LeBron James made his feelings known. National Basketball Association team owner Mark Cuban did, too. Some like it, and others don’t.
But the NBA play-in games went from pandemic necessity to possible permanent feature.
The play-in games pair seeds 7-to-10 in each conference, with winners securing the final four playoff spots. The NBA installed the games last summer because the season was interrupted due to Covid-19.
“It added some excitement for our TV partners and for our fans to watch games that are important and meaningful,” Phoenix Suns owner Robert Sarver told CNBC when asked about the games. “And from an additional entertainment aspect, it’s an additional asset for our media partners.”
The latest on the viewership front is the NBA reached over 5 million viewers for the premium play-in: James’ Los Angeles Lakers against the Steph Curry-led Golden State Warriors. It’s not pro football viewership stats, but nothing in U.S. sports will ever match the NFL. And few media pundits will frown at 5 million viewers on a Wednesday night.

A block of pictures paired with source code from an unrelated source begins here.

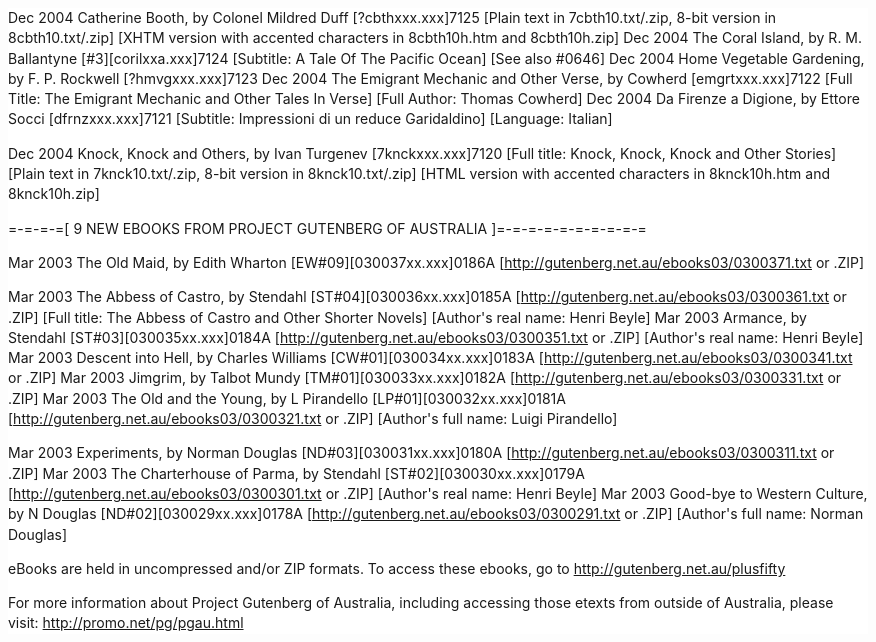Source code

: Dec 2004 Catherine Booth, by Colonel Mildred Duff          [?cbthxxx.xxx]7125
[Plain text in 7cbth10.txt/.zip, 8-bit version in 8cbth10.txt/.zip]
[XHTM version with accented characters in 8cbth10h.htm and 8cbth10h.zip]
Dec 2004 The Coral Island, by R. M. Ballantyne         [#3][corilxxa.xxx]7124
[Subtitle: A Tale Of The Pacific Ocean]     [See also #0646]
Dec 2004 Home Vegetable Gardening, by F. P. Rockwell       [?hmvgxxx.xxx]7123
Dec 2004 The Emigrant Mechanic and Other Verse, by Cowherd [emgrtxxx.xxx]7122
[Full Title: The Emigrant Mechanic and Other Tales In Verse]
[Full Author: Thomas Cowherd]
Dec 2004 Da Firenze a Digione, by Ettore Socci             [dfrnzxxx.xxx]7121
[Subtitle: Impressioni di un reduce Garidaldino]
[Language: Italian]

Dec 2004 Knock, Knock and Others, by Ivan Turgenev         [7knckxxx.xxx]7120
[Full title: Knock, Knock, Knock and Other Stories]
[Plain text in 7knck10.txt/.zip, 8-bit version in 8knck10.txt/.zip]
[HTML version with accented characters in 8knck10h.htm and 8knck10h.zip]


=-=-=-=[ 9 NEW EBOOKS FROM PROJECT GUTENBERG OF AUSTRALIA ]=-=-=-=-=-=-=-=-=-=

Mar 2003 The Old Maid, by Edith Wharton             [EW#09][030037xx.xxx]0186A
[http://gutenberg.net.au/ebooks03/0300371.txt or .ZIP]

Mar 2003 The Abbess of Castro, by Stendahl          [ST#04][030036xx.xxx]0185A
[http://gutenberg.net.au/ebooks03/0300361.txt or .ZIP]
[Full title: The Abbess of Castro and Other Shorter Novels]
[Author's real name: Henri Beyle]
Mar 2003 Armance, by Stendahl                       [ST#03][030035xx.xxx]0184A
[http://gutenberg.net.au/ebooks03/0300351.txt or .ZIP]
[Author's real name: Henri Beyle]
Mar 2003 Descent into Hell, by Charles Williams     [CW#01][030034xx.xxx]0183A
[http://gutenberg.net.au/ebooks03/0300341.txt or .ZIP]
Mar 2003 Jimgrim, by Talbot Mundy                   [TM#01][030033xx.xxx]0182A
[http://gutenberg.net.au/ebooks03/0300331.txt or .ZIP]
Mar 2003 The Old and the Young, by L Pirandello     [LP#01][030032xx.xxx]0181A
[http://gutenberg.net.au/ebooks03/0300321.txt or .ZIP]
[Author's full name: Luigi Pirandello]

Mar 2003 Experiments, by Norman Douglas             [ND#03][030031xx.xxx]0180A
[http://gutenberg.net.au/ebooks03/0300311.txt or .ZIP]
Mar 2003 The Charterhouse of Parma, by Stendahl     [ST#02][030030xx.xxx]0179A
[http://gutenberg.net.au/ebooks03/0300301.txt or .ZIP]
[Author's real name: Henri Beyle]
Mar 2003 Good-bye to Western Culture, by N Douglas  [ND#02][030029xx.xxx]0178A
[http://gutenberg.net.au/ebooks03/0300291.txt or .ZIP]
[Author's full name: Norman Douglas]


eBooks are held in uncompressed and/or ZIP formats.  To access these ebooks,
go to http://gutenberg.net.au/plusfifty

For more information about Project Gutenberg of Australia, including
accessing those etexts from outside of Australia, please visit:
http://promo.net/pg/pgau.html
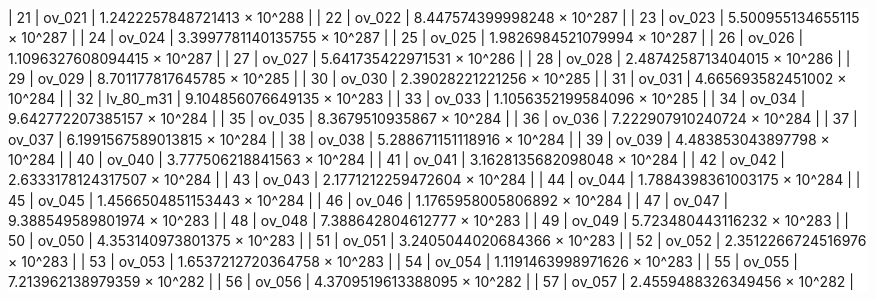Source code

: | 21 | ov_021 | 1.2422257848721413 × 10^288 |
| 22 | ov_022 | 8.447574399998248 × 10^287 |
| 23 | ov_023 | 5.500955134655115 × 10^287 |
| 24 | ov_024 | 3.3997781140135755 × 10^287 |
| 25 | ov_025 | 1.9826984521079994 × 10^287 |
| 26 | ov_026 | 1.1096327608094415 × 10^287 |
| 27 | ov_027 | 5.641735422971531 × 10^286 |
| 28 | ov_028 | 2.4874258713404015 × 10^286 |
| 29 | ov_029 | 8.701177817645785 × 10^285 |
| 30 | ov_030 | 2.39028221221256 × 10^285 |
| 31 | ov_031 | 4.665693582451002 × 10^284 |
| 32 | lv_80_m31 | 9.104856076649135 × 10^283 |
| 33 | ov_033 | 1.1056352199584096 × 10^285 |
| 34 | ov_034 | 9.642772207385157 × 10^284 |
| 35 | ov_035 | 8.3679510935867 × 10^284 |
| 36 | ov_036 | 7.222907910240724 × 10^284 |
| 37 | ov_037 | 6.1991567589013815 × 10^284 |
| 38 | ov_038 | 5.288671151118916 × 10^284 |
| 39 | ov_039 | 4.483853043897798 × 10^284 |
| 40 | ov_040 | 3.777506218841563 × 10^284 |
| 41 | ov_041 | 3.1628135682098048 × 10^284 |
| 42 | ov_042 | 2.6333178124317507 × 10^284 |
| 43 | ov_043 | 2.1771212259472604 × 10^284 |
| 44 | ov_044 | 1.7884398361003175 × 10^284 |
| 45 | ov_045 | 1.4566504851153443 × 10^284 |
| 46 | ov_046 | 1.1765958005806892 × 10^284 |
| 47 | ov_047 | 9.388549589801974 × 10^283 |
| 48 | ov_048 | 7.388642804612777 × 10^283 |
| 49 | ov_049 | 5.723480443116232 × 10^283 |
| 50 | ov_050 | 4.353140973801375 × 10^283 |
| 51 | ov_051 | 3.2405044020684366 × 10^283 |
| 52 | ov_052 | 2.3512266724516976 × 10^283 |
| 53 | ov_053 | 1.6537212720364758 × 10^283 |
| 54 | ov_054 | 1.1191463998971626 × 10^283 |
| 55 | ov_055 | 7.213962138979359 × 10^282 |
| 56 | ov_056 | 4.3709519613388095 × 10^282 |
| 57 | ov_057 | 2.4559488326349456 × 10^282 |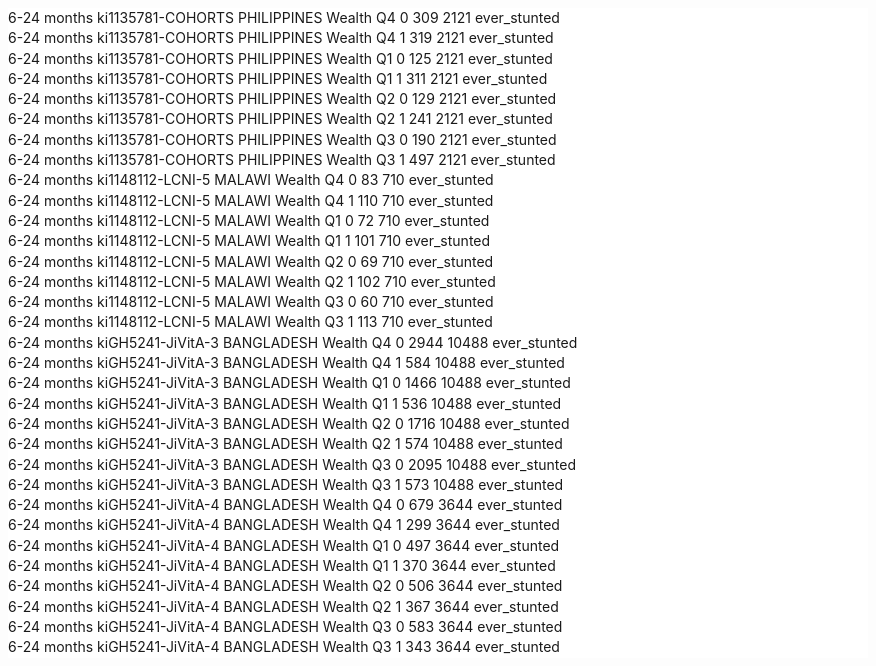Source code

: 6-24 months   ki1135781-COHORTS          PHILIPPINES                    Wealth Q4                    0      309    2121  ever_stunted     
6-24 months   ki1135781-COHORTS          PHILIPPINES                    Wealth Q4                    1      319    2121  ever_stunted     
6-24 months   ki1135781-COHORTS          PHILIPPINES                    Wealth Q1                    0      125    2121  ever_stunted     
6-24 months   ki1135781-COHORTS          PHILIPPINES                    Wealth Q1                    1      311    2121  ever_stunted     
6-24 months   ki1135781-COHORTS          PHILIPPINES                    Wealth Q2                    0      129    2121  ever_stunted     
6-24 months   ki1135781-COHORTS          PHILIPPINES                    Wealth Q2                    1      241    2121  ever_stunted     
6-24 months   ki1135781-COHORTS          PHILIPPINES                    Wealth Q3                    0      190    2121  ever_stunted     
6-24 months   ki1135781-COHORTS          PHILIPPINES                    Wealth Q3                    1      497    2121  ever_stunted     
6-24 months   ki1148112-LCNI-5           MALAWI                         Wealth Q4                    0       83     710  ever_stunted     
6-24 months   ki1148112-LCNI-5           MALAWI                         Wealth Q4                    1      110     710  ever_stunted     
6-24 months   ki1148112-LCNI-5           MALAWI                         Wealth Q1                    0       72     710  ever_stunted     
6-24 months   ki1148112-LCNI-5           MALAWI                         Wealth Q1                    1      101     710  ever_stunted     
6-24 months   ki1148112-LCNI-5           MALAWI                         Wealth Q2                    0       69     710  ever_stunted     
6-24 months   ki1148112-LCNI-5           MALAWI                         Wealth Q2                    1      102     710  ever_stunted     
6-24 months   ki1148112-LCNI-5           MALAWI                         Wealth Q3                    0       60     710  ever_stunted     
6-24 months   ki1148112-LCNI-5           MALAWI                         Wealth Q3                    1      113     710  ever_stunted     
6-24 months   kiGH5241-JiVitA-3          BANGLADESH                     Wealth Q4                    0     2944   10488  ever_stunted     
6-24 months   kiGH5241-JiVitA-3          BANGLADESH                     Wealth Q4                    1      584   10488  ever_stunted     
6-24 months   kiGH5241-JiVitA-3          BANGLADESH                     Wealth Q1                    0     1466   10488  ever_stunted     
6-24 months   kiGH5241-JiVitA-3          BANGLADESH                     Wealth Q1                    1      536   10488  ever_stunted     
6-24 months   kiGH5241-JiVitA-3          BANGLADESH                     Wealth Q2                    0     1716   10488  ever_stunted     
6-24 months   kiGH5241-JiVitA-3          BANGLADESH                     Wealth Q2                    1      574   10488  ever_stunted     
6-24 months   kiGH5241-JiVitA-3          BANGLADESH                     Wealth Q3                    0     2095   10488  ever_stunted     
6-24 months   kiGH5241-JiVitA-3          BANGLADESH                     Wealth Q3                    1      573   10488  ever_stunted     
6-24 months   kiGH5241-JiVitA-4          BANGLADESH                     Wealth Q4                    0      679    3644  ever_stunted     
6-24 months   kiGH5241-JiVitA-4          BANGLADESH                     Wealth Q4                    1      299    3644  ever_stunted     
6-24 months   kiGH5241-JiVitA-4          BANGLADESH                     Wealth Q1                    0      497    3644  ever_stunted     
6-24 months   kiGH5241-JiVitA-4          BANGLADESH                     Wealth Q1                    1      370    3644  ever_stunted     
6-24 months   kiGH5241-JiVitA-4          BANGLADESH                     Wealth Q2                    0      506    3644  ever_stunted     
6-24 months   kiGH5241-JiVitA-4          BANGLADESH                     Wealth Q2                    1      367    3644  ever_stunted     
6-24 months   kiGH5241-JiVitA-4          BANGLADESH                     Wealth Q3                    0      583    3644  ever_stunted     
6-24 months   kiGH5241-JiVitA-4          BANGLADESH                     Wealth Q3                    1      343    3644  ever_stunted     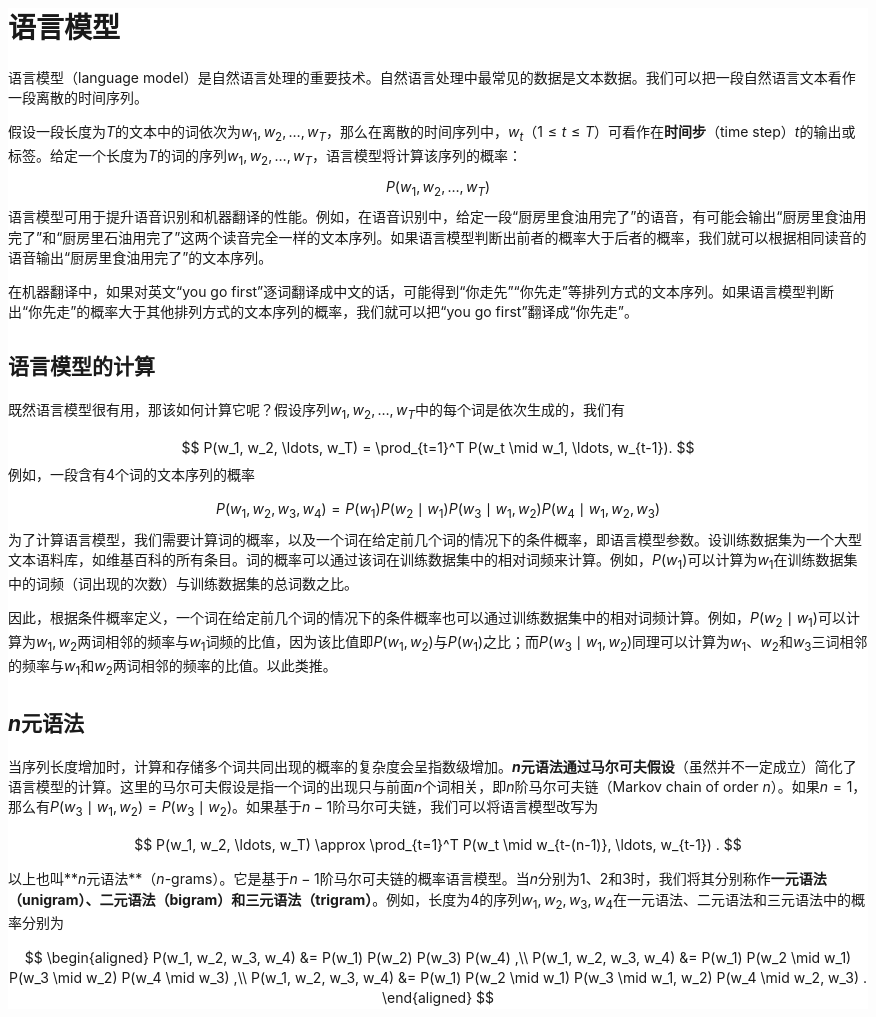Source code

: # 语言模型

语言模型（language model）是自然语言处理的重要技术。自然语言处理中最常见的数据是文本数据。我们可以把一段自然语言文本看作一段离散的时间序列。

假设一段长度为$T$的文本中的词依次为$w_1, w_2, \ldots, w_T$，那么在离散的时间序列中，$w_t$（$1 \leq t \leq T$）可看作在**时间步**（time step）$t$的输出或标签。给定一个长度为$T$的词的序列$w_1, w_2, \ldots, w_T$，语言模型将计算该序列的概率：
$$
P(w_1, w_2, \ldots, w_T)
$$
语言模型可用于提升语音识别和机器翻译的性能。例如，在语音识别中，给定一段“厨房里食油用完了”的语音，有可能会输出“厨房里食油用完了”和“厨房里石油用完了”这两个读音完全一样的文本序列。如果语言模型判断出前者的概率大于后者的概率，我们就可以根据相同读音的语音输出“厨房里食油用完了”的文本序列。

在机器翻译中，如果对英文“you go first”逐词翻译成中文的话，可能得到“你走先”“你先走”等排列方式的文本序列。如果语言模型判断出“你先走”的概率大于其他排列方式的文本序列的概率，我们就可以把“you go first”翻译成“你先走”。



## 语言模型的计算


既然语言模型很有用，那该如何计算它呢？假设序列$w_1, w_2, \ldots, w_T$中的每个词是依次生成的，我们有

$$
P(w_1, w_2, \ldots, w_T) = \prod_{t=1}^T P(w_t \mid w_1, \ldots, w_{t-1}).
$$
例如，一段含有4个词的文本序列的概率

$$
P(w_1, w_2, w_3, w_4) =  P(w_1) P(w_2 \mid w_1) P(w_3 \mid w_1, w_2) P(w_4 \mid w_1, w_2, w_3)
$$
为了计算语言模型，我们需要计算词的概率，以及一个词在给定前几个词的情况下的条件概率，即语言模型参数。设训练数据集为一个大型文本语料库，如维基百科的所有条目。词的概率可以通过该词在训练数据集中的相对词频来计算。例如，$P(w_1)$可以计算为$w_1$在训练数据集中的词频（词出现的次数）与训练数据集的总词数之比。

因此，根据条件概率定义，一个词在给定前几个词的情况下的条件概率也可以通过训练数据集中的相对词频计算。例如，$P(w_2 \mid w_1)$可以计算为$w_1, w_2$两词相邻的频率与$w_1$词频的比值，因为该比值即$P(w_1, w_2)$与$P(w_1)$之比；而$P(w_3 \mid w_1, w_2)$同理可以计算为$w_1$、$w_2$和$w_3$三词相邻的频率与$w_1$和$w_2$两词相邻的频率的比值。以此类推。



## $n$元语法

当序列长度增加时，计算和存储多个词共同出现的概率的复杂度会呈指数级增加。**$n$元语法通过马尔可夫假设**（虽然并不一定成立）简化了语言模型的计算。这里的马尔可夫假设是指一个词的出现只与前面$n$个词相关，即$n$阶马尔可夫链（Markov chain of order $n$）。如果$n=1$，那么有$P(w_3 \mid w_1, w_2) = P(w_3 \mid w_2)$。如果基于$n-1$阶马尔可夫链，我们可以将语言模型改写为

$$
P(w_1, w_2, \ldots, w_T) \approx \prod_{t=1}^T P(w_t \mid w_{t-(n-1)}, \ldots, w_{t-1}) .
$$

以上也叫**$n$元语法**（$n$-grams）。它是基于$n - 1$阶马尔可夫链的概率语言模型。当$n$分别为1、2和3时，我们将其分别称作**一元语法（unigram）、二元语法（bigram）和三元语法（trigram）**。例如，长度为4的序列$w_1, w_2, w_3, w_4$在一元语法、二元语法和三元语法中的概率分别为

$$
\begin{aligned}
P(w_1, w_2, w_3, w_4) &=  P(w_1) P(w_2) P(w_3) P(w_4) ,\\
P(w_1, w_2, w_3, w_4) &=  P(w_1) P(w_2 \mid w_1) P(w_3 \mid w_2) P(w_4 \mid w_3) ,\\
P(w_1, w_2, w_3, w_4) &=  P(w_1) P(w_2 \mid w_1) P(w_3 \mid w_1, w_2) P(w_4 \mid w_2, w_3) .
\end{aligned}
$$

Now NBA commissioner Adam Silver will now navigate the politics of continuing playoff play-in games. He’ll have to deal with the basketball traditionalists, the egos in the ownership group and the players who will make their feedback known. But Silver’s job to convince his NBA constituencies shouldn’t be difficult, and here’s why.
Viewership is strong, and that’s what matters
Last year, only one play-in game occurred – the Memphis Grizzlies against the Portland Trail Blazers – as disparity guidelines were in place. The Blazers-Grizzlies averaged over 1 million viewers and peaked at 2.6 million on a Saturday afternoon in August. For two small-market teams, that’s a success for ESPN.
Turner Sports said the seventh-seed Boston Celtics win over the Washington Wizards averaged 2.5 million viewers. And the lower-seeded contest (Charlotte Hornets and Indiana Pacers) averaged 1.4 million viewers.
And James helped ESPN average 5.6 million viewers with his appearance. The Los Angeles Lakers beat the Golden State Warriors 103-100 thanks to James’ game-winning shot. ESPN also averaged 2.2 million viewers for the first contest featuring Memphis Grizzlies rising star Ja Morant.
“The early returns are good,” said NBA executive Evan Wasch, one of the people James suggested should be fired for his part installing the play-in. Wasch is the executive vice president of basketball strategy and analytics. Part of his job is to help format the games, which were on the NBA’s radar before he arrived at the league.
With the potential of six new games added, that should only help the NBA when it comes back to the negotiating table with its national media partners. Early speculation is the NBA would seek just around $70 billion for new rights. The current agreement runs through 2024.
But if fans are watching, which so far they are, things could get interesting for Disney and the new Discovery-WarnerMedia.